Where in the listing does the string "HTTP" appear? Copy every line that holds it.

_ _ _

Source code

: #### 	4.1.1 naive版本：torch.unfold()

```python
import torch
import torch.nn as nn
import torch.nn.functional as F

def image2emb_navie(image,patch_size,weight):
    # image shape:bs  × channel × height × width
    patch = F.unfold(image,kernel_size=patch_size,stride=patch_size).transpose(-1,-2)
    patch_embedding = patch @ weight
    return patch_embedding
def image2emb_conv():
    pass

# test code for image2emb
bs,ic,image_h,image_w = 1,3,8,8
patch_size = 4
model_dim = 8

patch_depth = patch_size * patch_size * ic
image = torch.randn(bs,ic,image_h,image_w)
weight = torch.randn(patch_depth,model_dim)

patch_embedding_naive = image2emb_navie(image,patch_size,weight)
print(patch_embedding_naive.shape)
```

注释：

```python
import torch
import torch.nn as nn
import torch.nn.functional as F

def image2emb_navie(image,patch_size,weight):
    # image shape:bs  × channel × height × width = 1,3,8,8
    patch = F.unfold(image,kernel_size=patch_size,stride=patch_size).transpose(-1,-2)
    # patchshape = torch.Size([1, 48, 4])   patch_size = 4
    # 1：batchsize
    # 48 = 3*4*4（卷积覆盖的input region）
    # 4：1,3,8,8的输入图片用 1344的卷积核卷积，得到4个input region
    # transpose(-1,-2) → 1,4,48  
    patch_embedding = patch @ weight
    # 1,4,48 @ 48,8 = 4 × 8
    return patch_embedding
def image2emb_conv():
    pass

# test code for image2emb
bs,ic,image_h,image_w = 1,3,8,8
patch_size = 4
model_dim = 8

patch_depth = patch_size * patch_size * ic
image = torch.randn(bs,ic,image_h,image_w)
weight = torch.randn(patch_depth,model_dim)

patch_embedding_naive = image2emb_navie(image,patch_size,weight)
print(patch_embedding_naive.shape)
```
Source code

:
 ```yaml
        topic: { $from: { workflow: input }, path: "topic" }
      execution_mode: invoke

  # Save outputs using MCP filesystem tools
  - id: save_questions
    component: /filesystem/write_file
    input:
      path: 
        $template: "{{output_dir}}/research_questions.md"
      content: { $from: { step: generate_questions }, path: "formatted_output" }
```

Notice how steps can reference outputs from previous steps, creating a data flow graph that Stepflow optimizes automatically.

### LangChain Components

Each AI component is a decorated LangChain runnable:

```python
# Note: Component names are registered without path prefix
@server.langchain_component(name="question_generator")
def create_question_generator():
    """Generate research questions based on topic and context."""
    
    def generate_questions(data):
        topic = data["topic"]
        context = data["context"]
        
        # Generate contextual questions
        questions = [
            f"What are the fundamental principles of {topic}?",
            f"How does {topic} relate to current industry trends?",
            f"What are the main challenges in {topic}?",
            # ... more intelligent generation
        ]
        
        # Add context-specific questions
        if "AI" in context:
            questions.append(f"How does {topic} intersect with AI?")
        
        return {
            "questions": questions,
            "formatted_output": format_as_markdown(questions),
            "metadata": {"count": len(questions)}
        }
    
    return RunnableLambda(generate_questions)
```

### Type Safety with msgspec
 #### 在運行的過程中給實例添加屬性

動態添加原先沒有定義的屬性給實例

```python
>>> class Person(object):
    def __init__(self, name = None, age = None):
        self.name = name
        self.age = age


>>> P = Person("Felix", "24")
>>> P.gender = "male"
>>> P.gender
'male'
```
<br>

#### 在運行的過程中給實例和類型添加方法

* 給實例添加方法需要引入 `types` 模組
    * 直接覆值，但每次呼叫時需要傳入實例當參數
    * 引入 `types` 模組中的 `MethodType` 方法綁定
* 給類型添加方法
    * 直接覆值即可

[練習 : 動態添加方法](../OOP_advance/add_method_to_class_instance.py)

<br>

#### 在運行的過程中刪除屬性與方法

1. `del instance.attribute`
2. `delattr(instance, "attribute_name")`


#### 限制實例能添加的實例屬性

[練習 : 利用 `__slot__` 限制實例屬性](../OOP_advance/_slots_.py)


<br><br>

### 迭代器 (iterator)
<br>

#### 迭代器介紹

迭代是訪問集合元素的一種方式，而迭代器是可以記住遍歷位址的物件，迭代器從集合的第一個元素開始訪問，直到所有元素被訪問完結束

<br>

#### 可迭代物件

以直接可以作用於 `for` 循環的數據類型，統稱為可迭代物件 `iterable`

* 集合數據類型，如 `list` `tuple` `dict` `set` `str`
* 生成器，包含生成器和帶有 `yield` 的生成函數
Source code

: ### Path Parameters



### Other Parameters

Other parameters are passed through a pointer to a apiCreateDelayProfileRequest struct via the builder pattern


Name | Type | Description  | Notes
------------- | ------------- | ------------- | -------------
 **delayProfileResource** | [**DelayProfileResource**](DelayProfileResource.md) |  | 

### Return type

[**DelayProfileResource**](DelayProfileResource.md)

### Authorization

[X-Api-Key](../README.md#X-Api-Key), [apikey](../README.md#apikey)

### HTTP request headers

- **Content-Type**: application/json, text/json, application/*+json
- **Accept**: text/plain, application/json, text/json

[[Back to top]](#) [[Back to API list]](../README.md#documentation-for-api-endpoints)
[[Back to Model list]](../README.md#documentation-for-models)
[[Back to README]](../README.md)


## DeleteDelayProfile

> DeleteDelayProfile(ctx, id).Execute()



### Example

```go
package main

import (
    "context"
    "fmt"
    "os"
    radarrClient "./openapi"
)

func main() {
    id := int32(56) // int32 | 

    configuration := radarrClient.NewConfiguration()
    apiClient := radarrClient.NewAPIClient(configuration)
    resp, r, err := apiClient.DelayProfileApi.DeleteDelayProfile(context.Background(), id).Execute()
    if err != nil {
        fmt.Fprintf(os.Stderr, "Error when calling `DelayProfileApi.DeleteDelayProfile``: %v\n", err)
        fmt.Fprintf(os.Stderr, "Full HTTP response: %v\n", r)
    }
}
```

_ _ _

SOLVED EXERCISE ::
### HTTP request headers
        fmt.Fprintf(os.Stderr, "Full HTTP response: %v\n", r)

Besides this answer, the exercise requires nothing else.